So that’s the background. She had taken the spies in and when their lives were in danger, she had hidden them on the rooftop under the stalks of flax and then she’d shown them how to escape. She’d risked her own life in helping them, even to the point of letting them out of her window, because her house was on the wall of the city, with a rope so that they could escape.

And then she said, “Because I’ve done all this for you, I want you to promise me that you will spare me and all my family.” And they said, “Agreed, on two conditions. First of all that you’ll tie this scarlet thread in your window, and second that they’ll all come into your home. If you don’t bring them in, if they’re outside of your house, then our promise is not valid. They’ve got to come right inside and be in your house with you. And if they are there and the scarlet thread is in the window, then we promise you the safety of yourself and all your house.”

Now, let’s read what happened when Israel took the city. This is found in Joshua 6:20-23. The children of Israel had to march around for seven days, and the seventh day they had to march around seven times, and at the end of the seventh time they had to blow the trumpets and shout and God told them that the wall would fall down, and that’s what happened. Here’s the description.

“When the trumpets sounded, the people  shouted, and at the sound of the trumpet, when the people gave a loud shout, the wall collapsed; so every man charged straight in, and they took the city. They devoted the city to the Lord and destroyed with the sword every living thing in it, men and women, young and old, cattle, sheep and donkeys. Joshua said to the two men who had spied out the land, ‘Go into the prostitute’s house and bring her out and all who belong to her in accordance with your oath to her.’ So the young men who had done the spying went in and brought out Rahab, her father and mother and brothers and all who belonged to her. They brought out her entire family and put them in a place outside the camp of Israel.”

Notice, Rahab, by her courage and her faith, though she was unmarried, though she was a prostitute, brought salvation to her entire family. Everybody that belonged to her was saved on the basis of her faith.
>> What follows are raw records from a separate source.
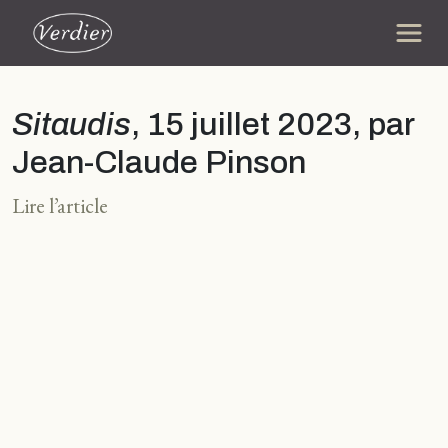
Sitaudis
, 15 juillet 2023, par
Jean-Claude Pinson
Lire l’article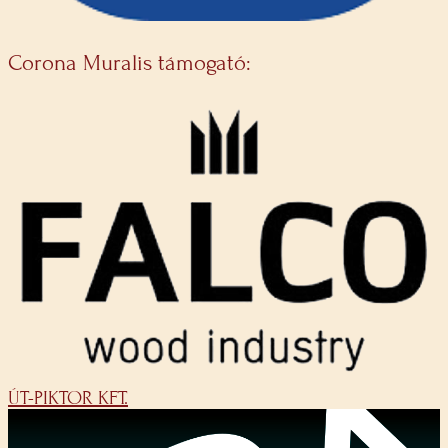
Corona Muralis támogató:
ÚT-PIKTOR KFT.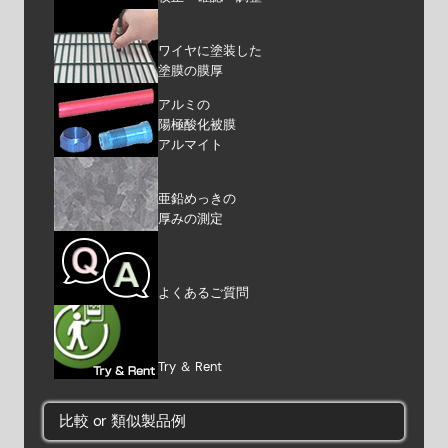
ワイヤに塗装した
塗膜の膜厚
アルミの
陽極酸化被膜
アルマイト
亜鉛めっきの
厚みの測定
よくあるご質問
Try ＆ Rent
比較 or 類似製品例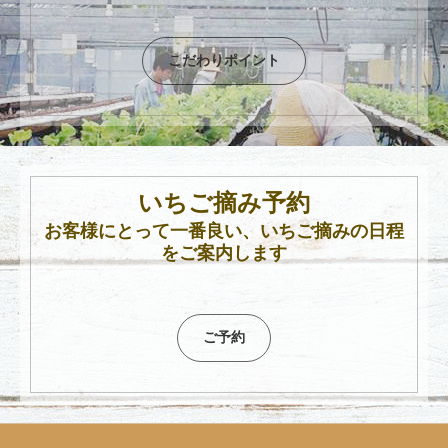
こだわりポイント
いちご摘み予約
お客様にとって一番良い、いちご摘みの日程
をご案内します
ご予約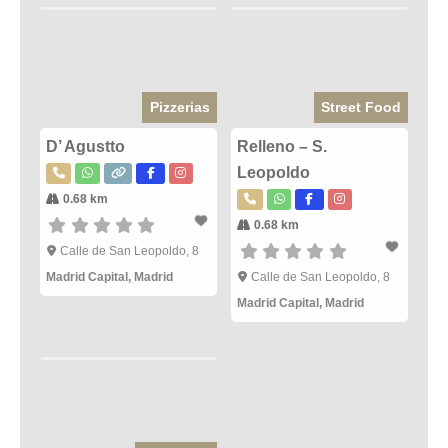
Pizzerias
Street Food
D’ Agustto
Relleno – S.
Leopoldo
0.68 km
0.68 km
Calle de San Leopoldo, 8
Madrid Capital
,
Madrid
Calle de San Leopoldo, 8
Madrid Capital
,
Madrid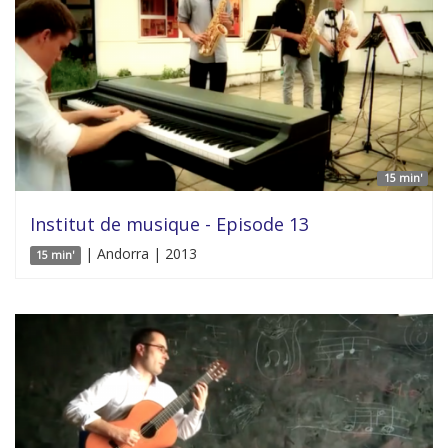
15 min'
Institut de musique - Episode 13
| Andorra | 2013
15 min'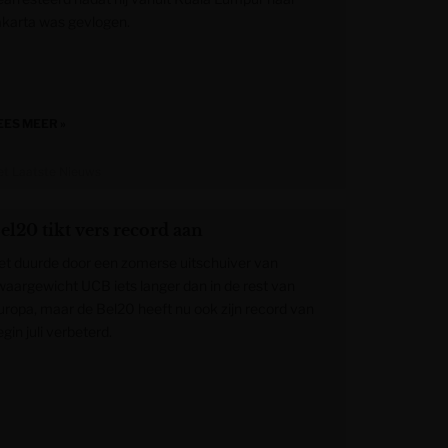
akarta was gevlogen.
EES MEER »
et Laatste Nieuws
el20 tikt vers record aan
et duurde door een zomerse uitschuiver van
waargewicht UCB iets langer dan in de rest van
uropa, maar de Bel20 heeft nu ook zijn record van
gin juli verbeterd.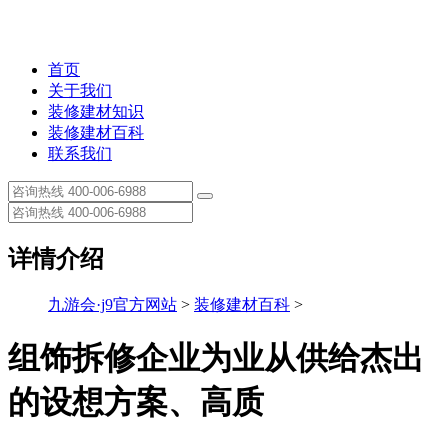
首页
关于我们
装修建材知识
装修建材百科
联系我们
详情介绍
九游会·j9官方网站
>
装修建材百科
>
组饰拆修企业为业从供给杰出
的设想方案、高质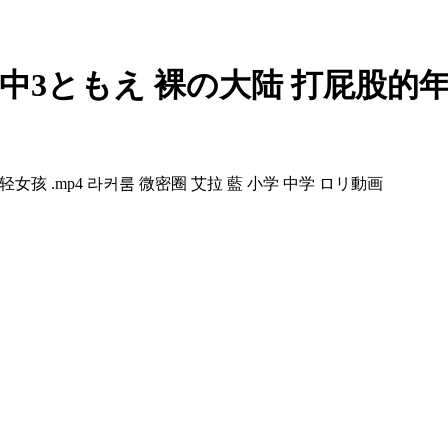
 택틱스 中3ともえ 裸の大陆 打屁股
的年轻女孩 .mp4 라커룸 微密圈 艾拉 藍 小学 中学 ロリ動画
Let’s look at the aspects of her faith very quickly. There are three things that go together in Biblical faith and she demonstrates each. First of all she believed that God would give the Israelites the land, she had that faith. Secondly, she put action into her faith. She risked her life to save the spies. Third, she made a confession of her faith. That scarlet cord tied in her window, corresponds to our confession of the blood of Jesus. And by those three things, faith, works and confession, she was enabled to bring salvation to her entire family.

Now I want to show you what the New Testament has to say about this woman, Rahab. She’s singled out for honorable mention more than once. In the great role of the victors and the heroes of faith in Hebrews chapter 11, Rahab gets a verse to herself. Hebrews 11:31:

“By faith the prostitute Rahab, because she welcomed the spies, was not killed with those who were disobedient.”
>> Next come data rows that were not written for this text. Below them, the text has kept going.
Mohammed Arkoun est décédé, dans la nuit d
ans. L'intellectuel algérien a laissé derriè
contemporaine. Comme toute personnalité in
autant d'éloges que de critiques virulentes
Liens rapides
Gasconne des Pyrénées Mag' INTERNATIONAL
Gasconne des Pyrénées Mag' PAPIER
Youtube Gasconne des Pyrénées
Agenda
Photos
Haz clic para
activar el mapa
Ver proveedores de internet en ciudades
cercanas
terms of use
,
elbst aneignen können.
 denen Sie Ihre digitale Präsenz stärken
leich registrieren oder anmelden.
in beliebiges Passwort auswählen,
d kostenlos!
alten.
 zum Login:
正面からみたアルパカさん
Notice, she’s called a prostitute, but she’s held up as an example of faith. Isn’t that a kind of paradox? And then in James 2:25, where James is explaining that faith without works is of no value, he takes Rahab as an example of somebody who had faith that worked, and this is what he says:

“In the same way, was not even Rahab the prosititute considered righteous for what she did when she gave lodging to the spies and sent them off in a different direction?”
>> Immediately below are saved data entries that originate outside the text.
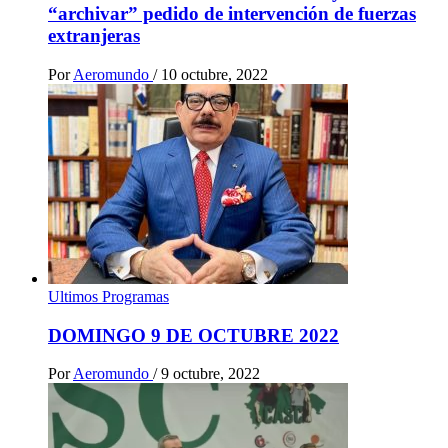
“archivar” pedido de intervención de fuerzas
extranjeras
Por
Aeromundo
/
10 octubre, 2022
Ultimos Programas
DOMINGO 9 DE OCTUBRE 2022
Por
Aeromundo
/
9 octubre, 2022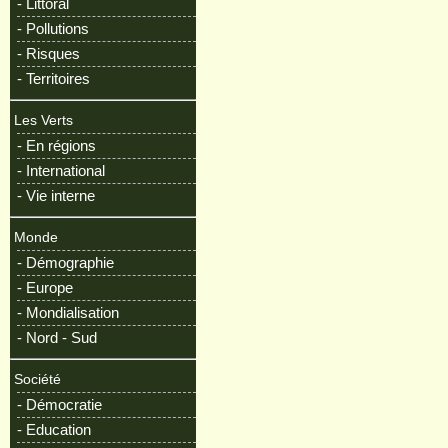
- Littoral
- Pollutions
- Risques
- Territoires
Les Verts
- En régions
- International
- Vie interne
Monde
- Démographie
- Europe
- Mondialisation
- Nord - Sud
Société
- Démocratie
- Education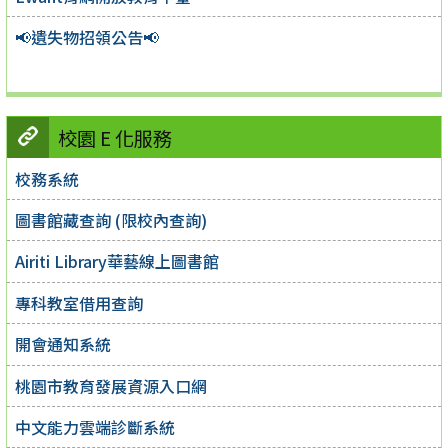
📢遺失物招領公告📢
校園 E 化服務
校務系統
圖書館藏查詢 (限校內查詢)
Airiti Library華藝線上圖書館
專科教室借用查詢
開會通知系統
桃園市教育發展資源入口網
中文能力雲端診斷系統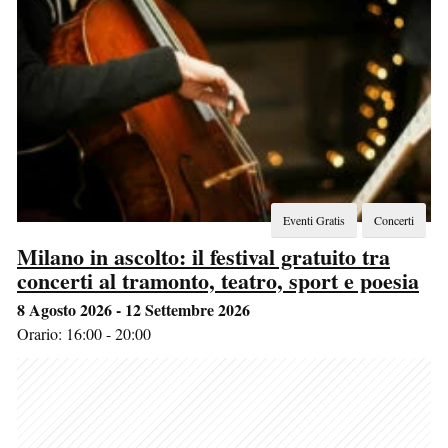
Eventi Gratis
Concerti
Milano in ascolto: il festival gratuito tra
concerti al tramonto, teatro, sport e poesia
8 Agosto 2026 - 12 Settembre 2026
Orario: 16:00 - 20:00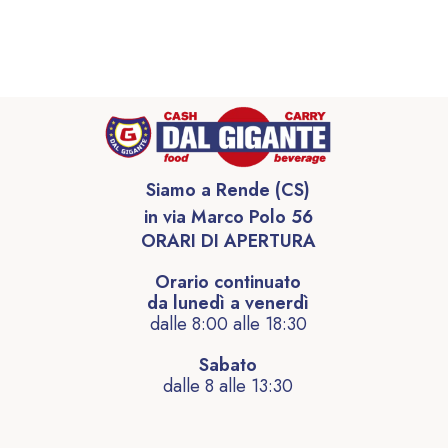
Siamo a Rende (CS)
in via Marco Polo 56
ORARI DI APERTURA
Orario continuato
da lunedì a venerdì
dalle 8:00 alle 18:30
Sabato
dalle 8 alle 13:30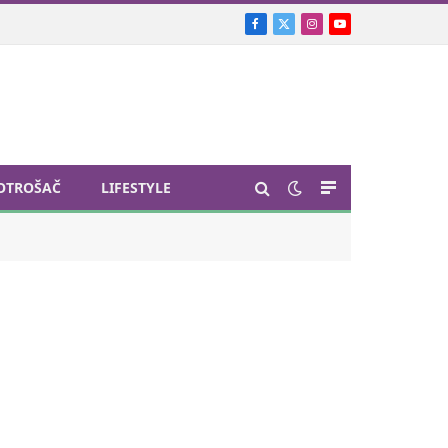
Facebook
X
Instagram
YouTube
(Twitter)
OTROŠAČ
LIFESTYLE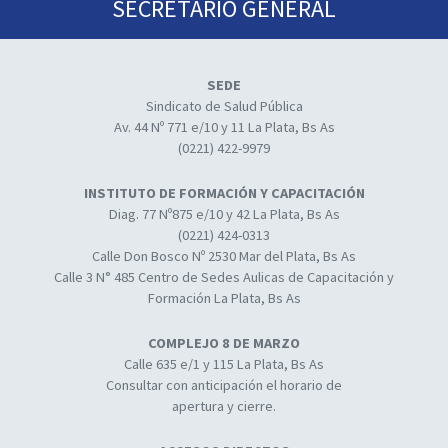
SECRETARIO GENERAL
SEDE
Sindicato de Salud Pública
Av. 44 Nº 771 e/10 y 11 La Plata, Bs As
(0221) 422-9979
INSTITUTO DE FORMACIÓN Y CAPACITACIÓN
Diag. 77 Nº875 e/10 y 42 La Plata, Bs As
(0221) 424-0313
Calle Don Bosco Nº 2530 Mar del Plata, Bs As
Calle 3 N° 485 Centro de Sedes Aulicas de Capacitación y
Formación La Plata, Bs As
COMPLEJO 8 DE MARZO
Calle 635 e/1 y 115 La Plata, Bs As
Consultar con anticipación el horario de
apertura y cierre.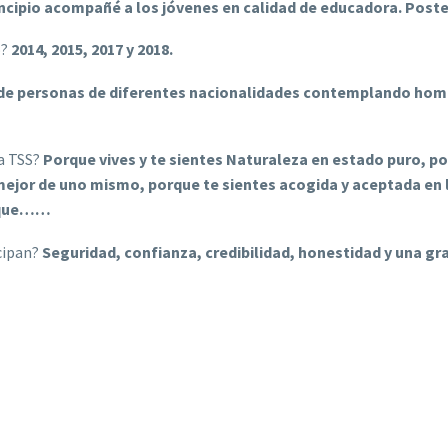
incipio acompañé a los jóvenes en calidad de educadora. Post
o?
2014, 2015, 2017 y 2018.
de personas de diferentes nacionalidades contemplando homb
ía TSS?
Porque vives y te sientes Naturaleza en estado puro, p
mejor de uno mismo, porque te sientes acogida y aceptada en
orque……
icipan?
Seguridad, confianza, credibilidad, honestidad y una g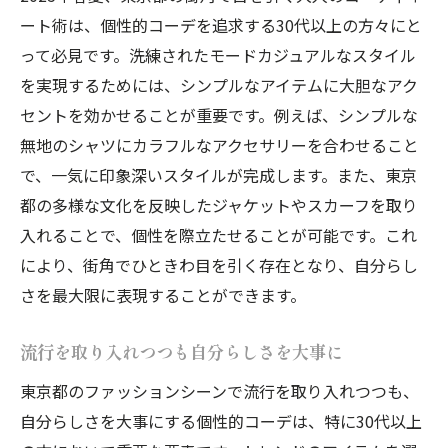
ート術は、個性的コーデを追求する30代以上の方々にと
って必見です。洗練されたモードカジュアルなスタイル
を実現するためには、シンプルなアイテムに大胆なアク
セントを効かせることが重要です。例えば、シンプルな
無地のシャツにカラフルなアクセサリーを合わせること
で、一気に印象深いスタイルが完成します。また、東京
都の多様な文化を反映したジャケットやスカーフを取り
入れることで、個性を際立たせることが可能です。これ
により、街角でひときわ目を引く存在となり、自分らし
さを最大限に表現することができます。
流行を取り入れつつも自分らしさを大事に
東京都のファッションシーンで流行を取り入れつつも、
自分らしさを大事にする個性的コーデは、特に30代以上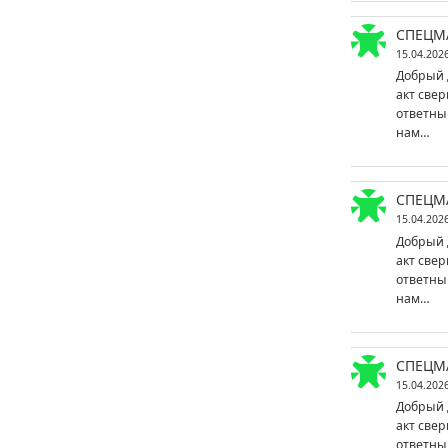
СПЕЦМ
15.04.202
Добрый 
акт свер
ответны
нам…
СПЕЦМ
15.04.202
Добрый 
акт свер
ответны
нам…
СПЕЦМ
15.04.202
Добрый 
акт свер
ответны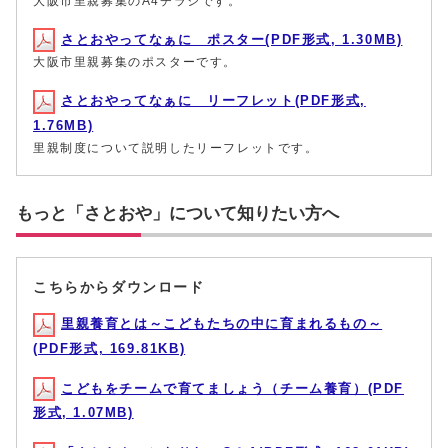
大阪市里親募集のA4チラシです。
さとおやってなぁに ポスター(PDF形式, 1.30MB)
大阪市里親募集のポスターです。
さとおやってなぁに リーフレット(PDF形式,
1.76MB)
里親制度について説明したリーフレットです。
もっと「さとおや」について知りたい方へ
こちらからダウンロード
里親養育とは～こどもたちの中に育まれるもの～
(PDF形式, 169.81KB)
こどもをチームで育てましょう（チーム養育）(PDF
形式, 1.07MB)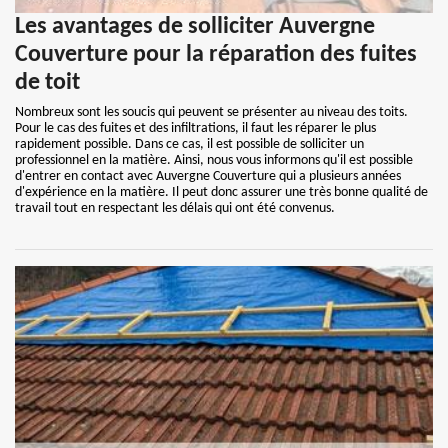
Les avantages de solliciter Auvergne
Couverture pour la réparation des fuites
de toit
Nombreux sont les soucis qui peuvent se présenter au niveau des toits.
Pour le cas des fuites et des infiltrations, il faut les réparer le plus
rapidement possible. Dans ce cas, il est possible de solliciter un
professionnel en la matière. Ainsi, nous vous informons qu'il est possible
d'entrer en contact avec Auvergne Couverture qui a plusieurs années
d'expérience en la matière. Il peut donc assurer une très bonne qualité de
travail tout en respectant les délais qui ont été convenus.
That’s a challenging thought that a prostitute can be considered righteous if she acts in faith. And that’s not all. The greatest is yet to come. Because if you turn to the first chapter of Matthew and the genealogy of Jesus, the Messiah, you’ll find this in verse 5-6:

“Salmon the father of Boaz, whose mother was Rahab, Boaz the father of Obed, whose mother was Ruth, Obed the father of Jesse, who  was the father of King David [and the ancestor of Jesus Christ].”

So, Rahab, after being delivered out of Jericho married Salmon who was a prince of the tribe of Judah and became the mother of Boaz, who was the father of Obed. And bear in mind that Boaz also had a non-Israelite wife, Ruth, the Moabitess and she became the mother of Obed, and Obed became the father of Jesse, and Jesse the father of David. So Rahab is included in the genealogy of King David and still more of the Messiah. What a tremendous lesson on the limitless possibilities of faith which works by love. You see, the thing that I like about Rahab, she had a loving heart. She wasn’t content to just get saved on her own. Her first concern was for her father, her mother, her brothers and sisters, her entire household.

I’ve heard somebody say once that God saves us from the guttermost to the uttermost. I think that’s really the story of Rahab. A prostitute in a city under a curse and she became the ancestress of the Messiah, saved her whole household.